With technology taking over our lives, it’s no surprise that people are abusing their driving privileges by texting and driving. If their actions only impacted their own lives I wouldn’t care; but sadly, people who are texting and driving are causing accidents that involve others and that’s where I draw the line. No matter what the reason for the distracted driving, I think those that cause harm to others by the negligence should understand the consequences of their actions and so do many others.
Recently the US Transportation Department teamed up with Twentieth Century Fox Home Entertainment, the Ad Council, and State Attorneys General to encourage people to think before they text while driving. The current initiative is geared at teens ages 16-24. The new Public Service Announcement (PSA) makes use of a pivotal seen from the hit show, “GLEE” to remind young people about the dangers of texting and driving.
GLEE PSA: “Stop the Texts. Stop the Wrecks.”
Encourage Young Adults to “Stop the Texts. Stop the Wrecks.”
If you’re a fan of “GLEE” as I am, you’ll remember the scene from last year when popular cheerleader, Quinn Fabray played by Dianna Agron, received a text from Rachel Berry (Lea Michelle) while she was on the road. She looked from the road to read the text and began to type back, “On my way.” During those few seconds, she missed a road sign and was hit from the side by another vehicle. The PSA wants to emphasize that 5-seconds can change your life forever and reminds students that NO TEXT is worth dying for.

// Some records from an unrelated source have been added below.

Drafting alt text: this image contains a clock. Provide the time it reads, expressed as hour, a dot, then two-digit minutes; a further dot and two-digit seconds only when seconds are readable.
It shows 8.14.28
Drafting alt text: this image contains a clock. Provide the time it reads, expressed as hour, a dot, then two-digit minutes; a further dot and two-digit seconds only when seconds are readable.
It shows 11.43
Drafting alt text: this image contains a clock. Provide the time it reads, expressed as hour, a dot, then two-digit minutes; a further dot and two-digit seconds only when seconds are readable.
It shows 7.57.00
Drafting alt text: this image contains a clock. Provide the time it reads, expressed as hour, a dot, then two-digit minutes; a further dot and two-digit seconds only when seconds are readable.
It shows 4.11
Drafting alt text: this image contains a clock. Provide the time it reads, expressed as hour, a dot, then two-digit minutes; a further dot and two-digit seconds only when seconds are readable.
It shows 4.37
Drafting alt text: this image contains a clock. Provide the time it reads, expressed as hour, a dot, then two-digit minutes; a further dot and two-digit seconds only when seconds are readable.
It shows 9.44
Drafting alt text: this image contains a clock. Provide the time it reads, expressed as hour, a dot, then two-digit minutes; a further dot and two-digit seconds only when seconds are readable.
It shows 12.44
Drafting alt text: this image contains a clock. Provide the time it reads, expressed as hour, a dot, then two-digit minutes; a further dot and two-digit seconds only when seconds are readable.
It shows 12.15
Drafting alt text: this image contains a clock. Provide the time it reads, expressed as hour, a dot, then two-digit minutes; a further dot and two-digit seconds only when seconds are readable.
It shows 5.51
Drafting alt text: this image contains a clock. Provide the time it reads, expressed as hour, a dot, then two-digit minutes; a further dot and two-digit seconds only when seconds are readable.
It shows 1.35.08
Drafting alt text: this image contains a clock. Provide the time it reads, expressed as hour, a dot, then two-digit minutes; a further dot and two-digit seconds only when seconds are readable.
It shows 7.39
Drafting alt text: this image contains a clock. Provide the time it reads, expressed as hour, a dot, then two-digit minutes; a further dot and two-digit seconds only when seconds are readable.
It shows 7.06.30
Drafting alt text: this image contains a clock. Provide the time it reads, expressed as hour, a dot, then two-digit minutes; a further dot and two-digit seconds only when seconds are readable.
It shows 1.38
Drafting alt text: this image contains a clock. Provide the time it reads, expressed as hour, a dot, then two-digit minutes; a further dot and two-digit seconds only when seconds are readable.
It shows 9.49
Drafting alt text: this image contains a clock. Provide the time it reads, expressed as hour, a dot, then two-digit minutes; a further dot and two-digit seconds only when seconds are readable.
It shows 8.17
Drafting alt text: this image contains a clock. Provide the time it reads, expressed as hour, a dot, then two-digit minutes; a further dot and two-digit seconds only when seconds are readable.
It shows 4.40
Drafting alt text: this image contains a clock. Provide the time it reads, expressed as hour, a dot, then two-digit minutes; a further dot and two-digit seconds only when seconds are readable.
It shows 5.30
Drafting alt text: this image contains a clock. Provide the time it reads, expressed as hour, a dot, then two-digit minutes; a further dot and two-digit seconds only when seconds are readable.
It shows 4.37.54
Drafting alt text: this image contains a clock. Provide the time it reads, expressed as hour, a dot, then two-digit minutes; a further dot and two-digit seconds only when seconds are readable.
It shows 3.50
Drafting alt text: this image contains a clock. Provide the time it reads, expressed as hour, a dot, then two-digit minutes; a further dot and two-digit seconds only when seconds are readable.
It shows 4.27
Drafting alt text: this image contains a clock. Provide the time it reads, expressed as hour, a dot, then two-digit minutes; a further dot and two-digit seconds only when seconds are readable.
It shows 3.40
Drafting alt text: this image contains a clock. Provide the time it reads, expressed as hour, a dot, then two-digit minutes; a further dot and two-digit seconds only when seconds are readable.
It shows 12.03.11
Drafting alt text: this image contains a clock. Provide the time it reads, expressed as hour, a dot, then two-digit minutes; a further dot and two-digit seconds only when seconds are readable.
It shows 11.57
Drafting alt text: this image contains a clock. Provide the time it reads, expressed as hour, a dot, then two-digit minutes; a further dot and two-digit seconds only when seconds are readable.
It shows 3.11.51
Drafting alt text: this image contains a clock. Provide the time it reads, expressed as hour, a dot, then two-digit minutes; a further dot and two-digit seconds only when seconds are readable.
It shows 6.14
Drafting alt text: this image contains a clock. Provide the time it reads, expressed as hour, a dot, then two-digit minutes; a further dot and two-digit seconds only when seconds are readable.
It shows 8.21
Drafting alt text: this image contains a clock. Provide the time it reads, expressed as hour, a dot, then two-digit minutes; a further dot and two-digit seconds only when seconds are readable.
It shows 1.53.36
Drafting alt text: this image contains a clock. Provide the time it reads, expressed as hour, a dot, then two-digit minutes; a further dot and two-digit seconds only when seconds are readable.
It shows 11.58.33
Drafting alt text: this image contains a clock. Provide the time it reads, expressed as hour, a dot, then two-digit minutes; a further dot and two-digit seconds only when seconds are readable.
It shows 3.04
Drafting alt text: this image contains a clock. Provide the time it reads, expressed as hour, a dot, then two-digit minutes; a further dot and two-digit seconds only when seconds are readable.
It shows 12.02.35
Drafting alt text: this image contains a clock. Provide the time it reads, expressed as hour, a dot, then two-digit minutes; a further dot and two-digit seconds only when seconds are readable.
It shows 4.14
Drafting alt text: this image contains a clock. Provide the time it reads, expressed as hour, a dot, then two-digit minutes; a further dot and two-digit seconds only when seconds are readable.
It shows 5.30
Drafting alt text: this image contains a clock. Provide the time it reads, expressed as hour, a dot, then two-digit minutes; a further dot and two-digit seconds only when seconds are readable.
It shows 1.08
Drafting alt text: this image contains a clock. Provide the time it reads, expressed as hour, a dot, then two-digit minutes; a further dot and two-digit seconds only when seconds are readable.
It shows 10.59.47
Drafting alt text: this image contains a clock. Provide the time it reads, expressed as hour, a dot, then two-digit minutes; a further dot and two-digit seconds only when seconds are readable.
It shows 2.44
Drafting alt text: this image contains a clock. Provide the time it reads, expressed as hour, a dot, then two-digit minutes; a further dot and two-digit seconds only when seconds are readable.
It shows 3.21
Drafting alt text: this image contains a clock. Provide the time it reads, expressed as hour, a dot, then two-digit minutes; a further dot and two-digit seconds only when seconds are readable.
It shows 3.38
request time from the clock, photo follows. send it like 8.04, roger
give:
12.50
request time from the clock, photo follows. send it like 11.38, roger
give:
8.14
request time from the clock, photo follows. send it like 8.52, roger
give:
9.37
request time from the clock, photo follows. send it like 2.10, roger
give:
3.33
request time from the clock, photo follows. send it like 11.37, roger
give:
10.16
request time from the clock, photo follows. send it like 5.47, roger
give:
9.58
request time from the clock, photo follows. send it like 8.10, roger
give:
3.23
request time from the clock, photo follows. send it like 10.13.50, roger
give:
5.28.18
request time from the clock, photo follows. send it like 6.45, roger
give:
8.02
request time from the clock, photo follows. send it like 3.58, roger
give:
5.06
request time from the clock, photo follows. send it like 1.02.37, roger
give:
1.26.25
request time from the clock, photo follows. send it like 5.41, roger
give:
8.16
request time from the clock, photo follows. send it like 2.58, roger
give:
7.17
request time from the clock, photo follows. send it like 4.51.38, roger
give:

“Driving is one of the most dangerous activities for young adults. Texting while driving is a distraction that young drivers can live without,” said Connecticut Attorney General George Jepsen, the father of two teenage boys. “Drivers of any age should be aware that texting while driving may not only jeopardize the safety of themselves and others, but it can violate state motor vehicle laws against distracted driving and result in hefty fines or loss of driving privileges.”
Think it can’t happen? The NHTSA found that in 2010 there were more than 3,000 people killed and an additional 416,000 were injured due to distracted driving. That’s too many. There’s no logical reason for texting and driving – ever.
But young people aren’t the only ones driving distracted. Please remind those you love that being behind the wheel is serious business. You can end your life or someone else’s by the choices you make. Please ask them to make the choice to drive defensively. If everyone did it’d likely put my husband out of work and that would be OK with me.